*** Working data ***

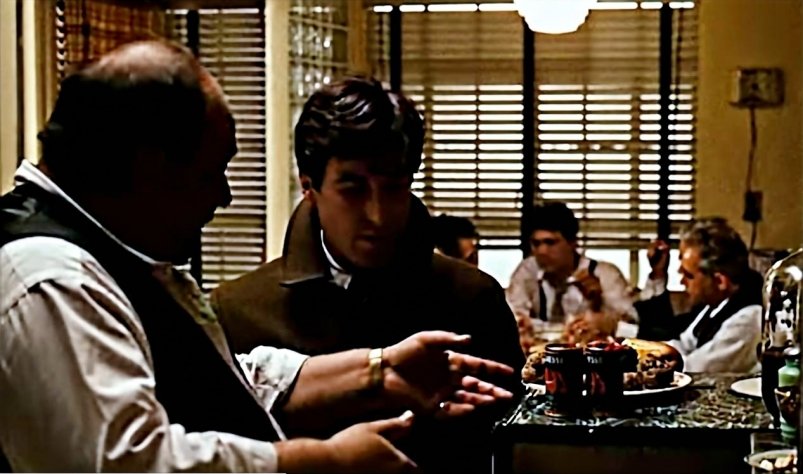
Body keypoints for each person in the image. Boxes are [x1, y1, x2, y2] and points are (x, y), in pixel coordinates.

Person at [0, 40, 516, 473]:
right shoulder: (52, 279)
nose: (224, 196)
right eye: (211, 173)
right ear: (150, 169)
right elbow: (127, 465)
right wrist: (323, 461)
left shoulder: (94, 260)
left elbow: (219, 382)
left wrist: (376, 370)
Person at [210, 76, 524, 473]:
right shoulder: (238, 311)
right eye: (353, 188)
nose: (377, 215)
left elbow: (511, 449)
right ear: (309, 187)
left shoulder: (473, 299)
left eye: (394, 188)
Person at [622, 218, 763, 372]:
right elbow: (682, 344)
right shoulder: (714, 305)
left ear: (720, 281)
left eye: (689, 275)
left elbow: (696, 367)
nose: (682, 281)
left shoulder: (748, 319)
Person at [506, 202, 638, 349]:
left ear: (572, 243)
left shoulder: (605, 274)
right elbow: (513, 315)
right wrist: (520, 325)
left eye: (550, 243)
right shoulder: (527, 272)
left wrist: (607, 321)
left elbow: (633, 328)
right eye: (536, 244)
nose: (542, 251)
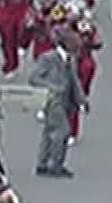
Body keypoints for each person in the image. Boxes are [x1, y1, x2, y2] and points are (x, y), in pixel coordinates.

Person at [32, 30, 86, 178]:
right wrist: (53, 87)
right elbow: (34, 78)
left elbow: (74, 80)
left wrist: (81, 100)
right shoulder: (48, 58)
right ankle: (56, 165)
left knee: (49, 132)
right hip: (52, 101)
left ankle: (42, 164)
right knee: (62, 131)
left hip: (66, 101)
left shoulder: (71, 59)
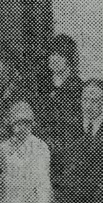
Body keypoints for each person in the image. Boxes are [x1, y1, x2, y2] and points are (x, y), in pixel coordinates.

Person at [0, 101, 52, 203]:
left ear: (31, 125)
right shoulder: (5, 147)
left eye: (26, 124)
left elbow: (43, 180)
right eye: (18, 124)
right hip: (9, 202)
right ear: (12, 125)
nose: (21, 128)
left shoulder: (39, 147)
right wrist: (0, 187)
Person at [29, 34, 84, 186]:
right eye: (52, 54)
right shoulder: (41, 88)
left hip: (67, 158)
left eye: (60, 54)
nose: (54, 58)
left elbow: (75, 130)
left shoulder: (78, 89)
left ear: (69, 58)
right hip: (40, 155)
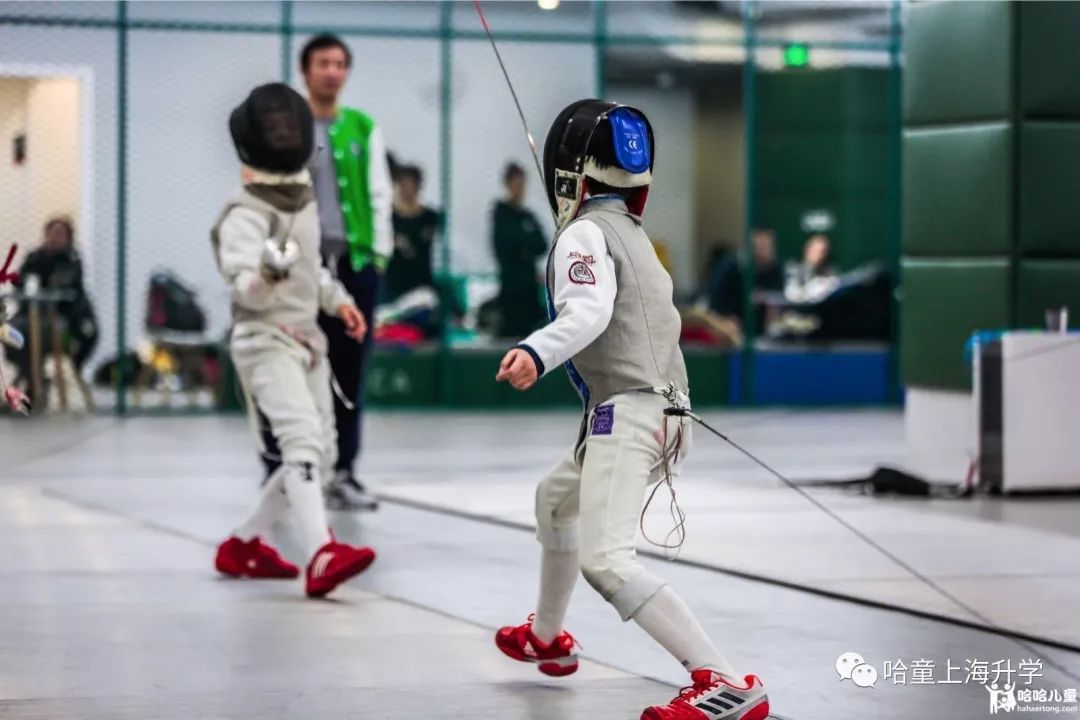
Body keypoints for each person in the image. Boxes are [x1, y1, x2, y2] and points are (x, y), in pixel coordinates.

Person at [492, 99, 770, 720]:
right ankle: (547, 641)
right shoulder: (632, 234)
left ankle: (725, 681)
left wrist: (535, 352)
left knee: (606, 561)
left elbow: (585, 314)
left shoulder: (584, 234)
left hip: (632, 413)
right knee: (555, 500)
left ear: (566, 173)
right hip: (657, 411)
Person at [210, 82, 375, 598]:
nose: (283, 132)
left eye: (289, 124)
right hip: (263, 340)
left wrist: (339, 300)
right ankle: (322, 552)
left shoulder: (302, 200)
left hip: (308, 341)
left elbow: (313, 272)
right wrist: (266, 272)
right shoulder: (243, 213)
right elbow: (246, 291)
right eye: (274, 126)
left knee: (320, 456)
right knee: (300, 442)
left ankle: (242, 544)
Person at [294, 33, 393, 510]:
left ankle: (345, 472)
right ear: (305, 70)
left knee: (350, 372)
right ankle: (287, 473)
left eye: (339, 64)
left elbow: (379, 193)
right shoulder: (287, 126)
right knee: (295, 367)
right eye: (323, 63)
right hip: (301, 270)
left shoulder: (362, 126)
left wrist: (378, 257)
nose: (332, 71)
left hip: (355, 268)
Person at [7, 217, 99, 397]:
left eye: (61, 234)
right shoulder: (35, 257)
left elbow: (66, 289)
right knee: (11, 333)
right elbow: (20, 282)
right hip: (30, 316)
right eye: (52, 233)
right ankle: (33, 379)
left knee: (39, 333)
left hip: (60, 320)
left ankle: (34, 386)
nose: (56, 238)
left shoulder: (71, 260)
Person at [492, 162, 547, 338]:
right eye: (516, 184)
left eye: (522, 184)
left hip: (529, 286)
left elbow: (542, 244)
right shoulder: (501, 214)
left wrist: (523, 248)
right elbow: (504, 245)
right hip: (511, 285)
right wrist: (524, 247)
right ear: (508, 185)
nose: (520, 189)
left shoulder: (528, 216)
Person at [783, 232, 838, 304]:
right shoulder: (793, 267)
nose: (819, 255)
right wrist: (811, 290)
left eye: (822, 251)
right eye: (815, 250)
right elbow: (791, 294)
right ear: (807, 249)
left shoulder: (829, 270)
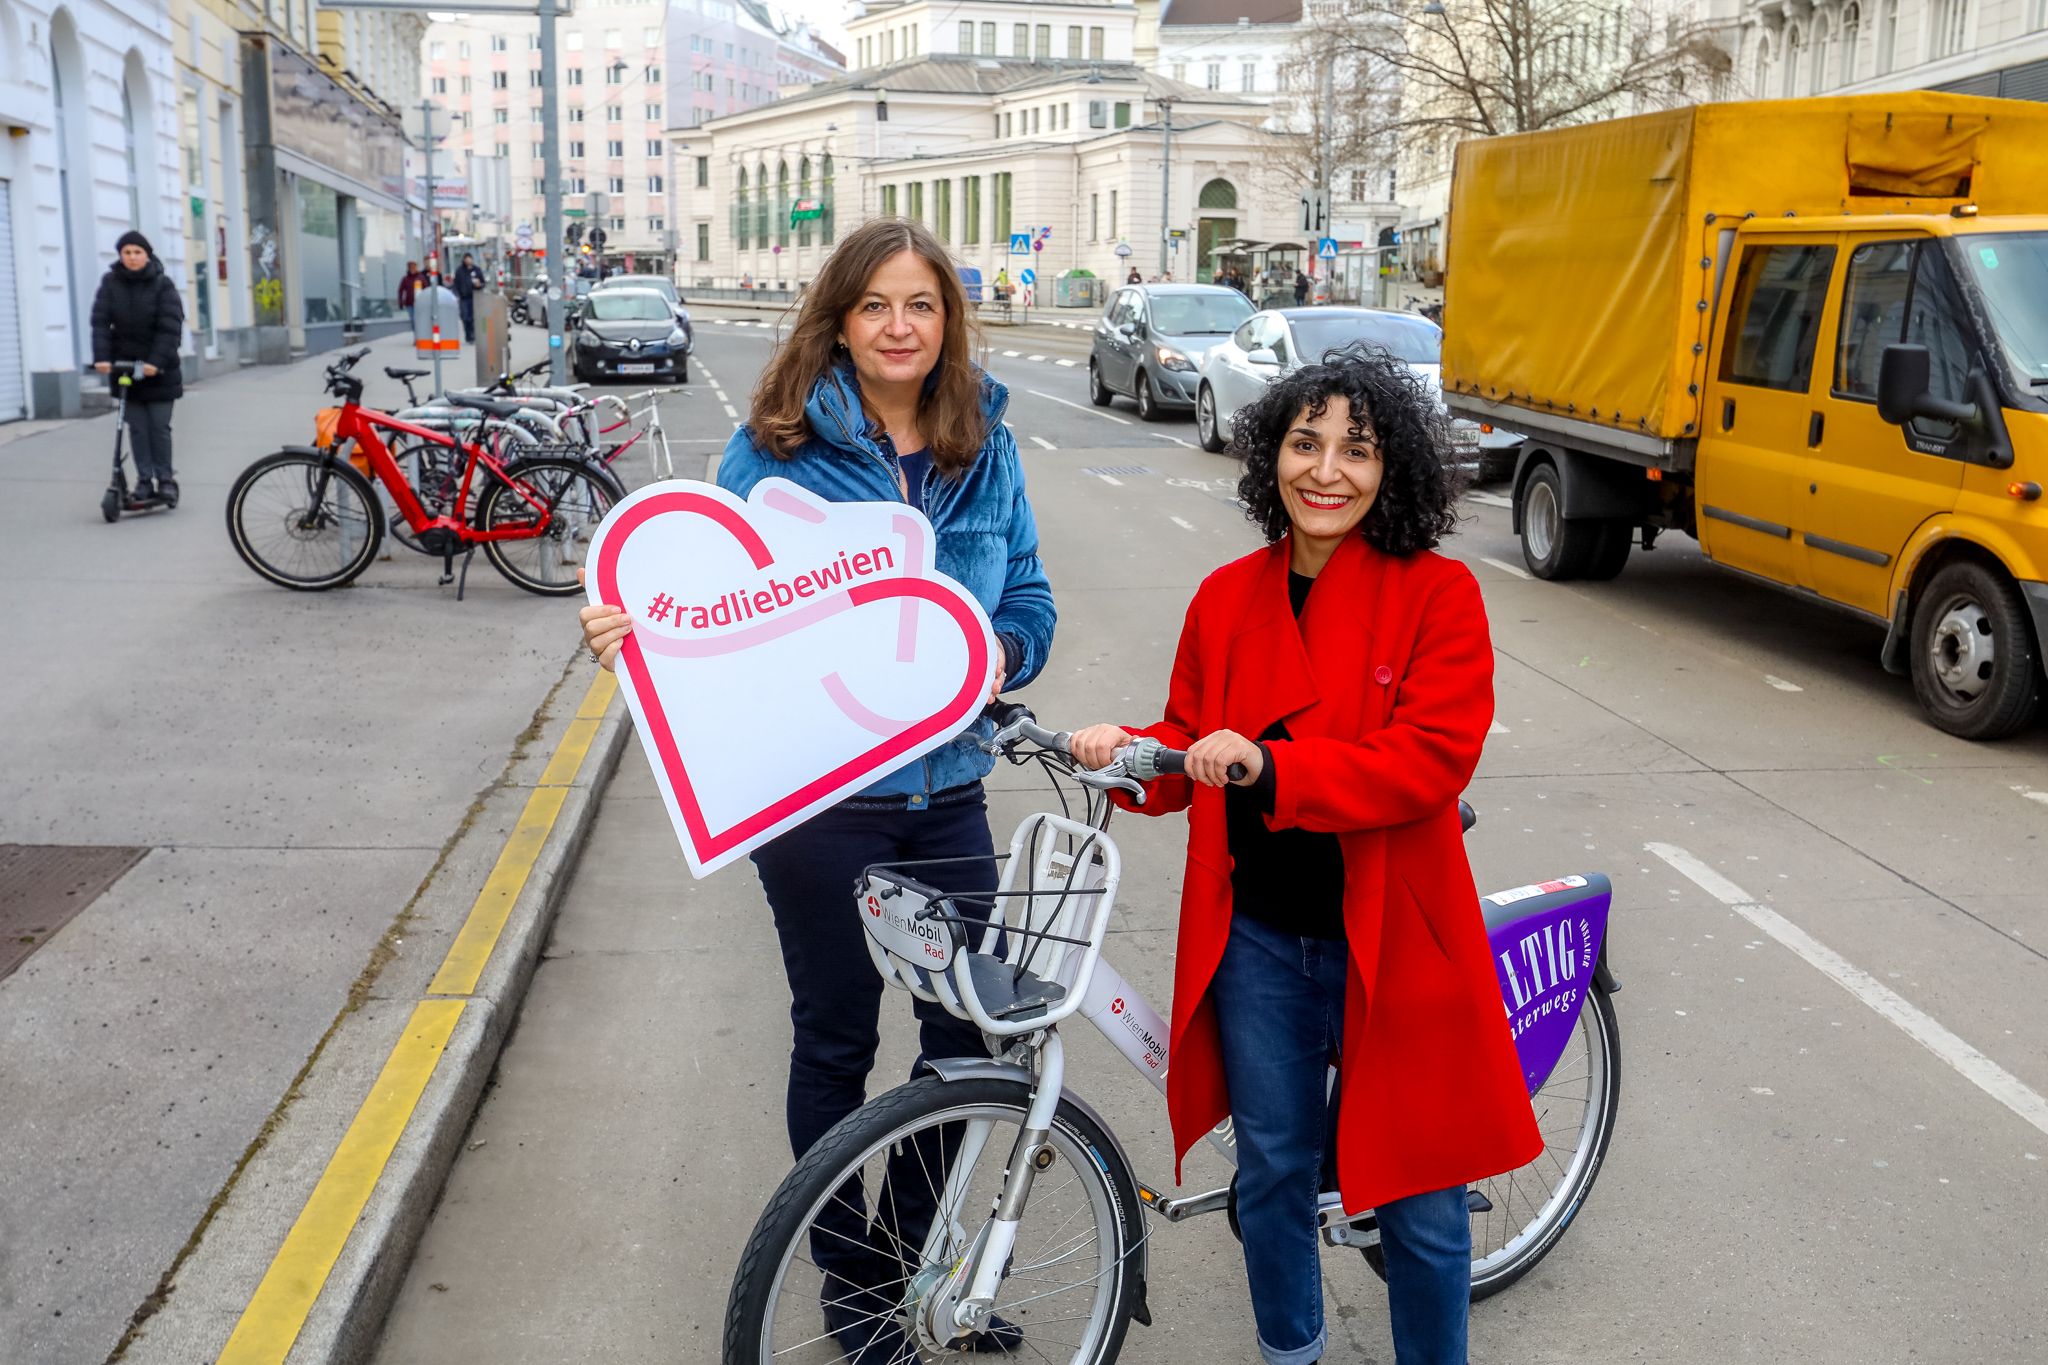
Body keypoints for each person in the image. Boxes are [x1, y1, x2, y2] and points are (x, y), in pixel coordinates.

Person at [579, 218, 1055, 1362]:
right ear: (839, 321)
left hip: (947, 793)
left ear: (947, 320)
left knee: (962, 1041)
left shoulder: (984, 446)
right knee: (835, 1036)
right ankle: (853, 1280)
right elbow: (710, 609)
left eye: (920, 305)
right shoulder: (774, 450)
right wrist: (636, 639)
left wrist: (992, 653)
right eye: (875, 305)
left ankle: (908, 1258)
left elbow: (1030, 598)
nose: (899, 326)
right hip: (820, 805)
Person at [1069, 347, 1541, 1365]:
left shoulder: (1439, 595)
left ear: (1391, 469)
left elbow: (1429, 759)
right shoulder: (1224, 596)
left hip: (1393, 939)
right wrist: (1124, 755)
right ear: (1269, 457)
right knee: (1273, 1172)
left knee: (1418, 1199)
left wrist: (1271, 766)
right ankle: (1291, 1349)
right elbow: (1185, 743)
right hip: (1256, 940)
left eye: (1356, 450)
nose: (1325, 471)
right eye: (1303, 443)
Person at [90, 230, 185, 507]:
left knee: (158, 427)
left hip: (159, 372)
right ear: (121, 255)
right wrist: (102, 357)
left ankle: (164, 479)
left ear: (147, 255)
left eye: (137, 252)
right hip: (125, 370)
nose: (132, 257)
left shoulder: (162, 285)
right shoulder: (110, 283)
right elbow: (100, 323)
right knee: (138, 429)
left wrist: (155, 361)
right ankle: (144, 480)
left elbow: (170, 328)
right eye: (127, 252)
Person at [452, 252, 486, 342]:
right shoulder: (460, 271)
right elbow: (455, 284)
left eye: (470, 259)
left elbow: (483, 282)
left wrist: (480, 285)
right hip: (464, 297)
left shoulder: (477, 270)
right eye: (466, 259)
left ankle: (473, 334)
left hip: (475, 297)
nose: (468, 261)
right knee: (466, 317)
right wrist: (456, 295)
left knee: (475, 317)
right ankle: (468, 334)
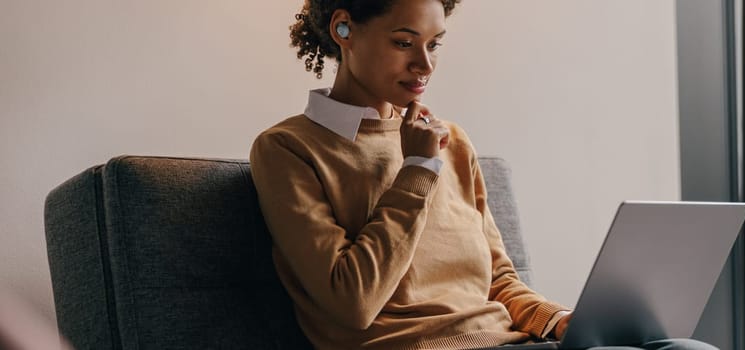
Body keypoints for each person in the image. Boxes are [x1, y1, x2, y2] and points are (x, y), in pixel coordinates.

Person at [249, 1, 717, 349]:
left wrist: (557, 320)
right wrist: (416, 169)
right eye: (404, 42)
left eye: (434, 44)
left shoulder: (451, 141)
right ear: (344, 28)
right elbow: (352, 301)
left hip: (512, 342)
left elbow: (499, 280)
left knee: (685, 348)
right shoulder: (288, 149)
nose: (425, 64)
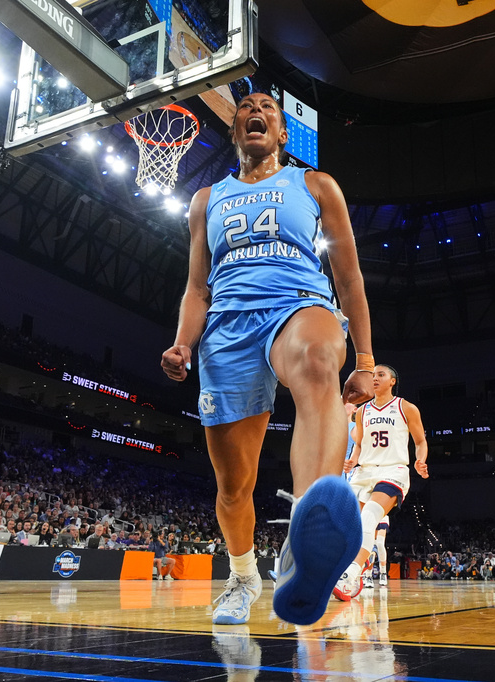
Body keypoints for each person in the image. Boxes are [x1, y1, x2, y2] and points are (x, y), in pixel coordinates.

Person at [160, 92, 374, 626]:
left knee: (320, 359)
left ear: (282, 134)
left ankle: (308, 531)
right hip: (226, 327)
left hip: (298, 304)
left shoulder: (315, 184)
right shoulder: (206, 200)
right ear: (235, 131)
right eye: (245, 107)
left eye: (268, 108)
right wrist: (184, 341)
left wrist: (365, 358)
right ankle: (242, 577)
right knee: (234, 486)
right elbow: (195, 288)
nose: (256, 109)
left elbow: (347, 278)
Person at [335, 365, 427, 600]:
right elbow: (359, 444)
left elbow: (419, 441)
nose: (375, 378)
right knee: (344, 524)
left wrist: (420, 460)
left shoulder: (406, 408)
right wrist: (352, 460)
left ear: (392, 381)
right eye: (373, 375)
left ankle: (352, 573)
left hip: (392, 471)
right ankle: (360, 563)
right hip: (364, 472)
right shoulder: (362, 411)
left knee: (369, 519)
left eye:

*** End of Working data ***

**Instructions to follow:** Please give again the lines above between the line holding "left knee: (320, 359)" and the line holding "left ear: (392, 381)", inclusive, exactly as they are and with nothing added.

**Solution to this problem:**
left knee: (320, 359)
left ear: (282, 134)
left ankle: (308, 531)
right hip: (226, 327)
left hip: (298, 304)
left shoulder: (315, 184)
right shoulder: (206, 200)
right ear: (235, 131)
right eye: (245, 107)
left eye: (268, 108)
right wrist: (184, 341)
left wrist: (365, 358)
right ankle: (242, 577)
right knee: (234, 486)
right elbow: (195, 288)
nose: (256, 109)
left elbow: (347, 278)
Person at [335, 365, 427, 600]:
right elbow: (359, 444)
left elbow: (419, 441)
nose: (375, 378)
right knee: (344, 524)
left wrist: (420, 460)
left shoulder: (406, 408)
right wrist: (352, 460)
left ear: (392, 381)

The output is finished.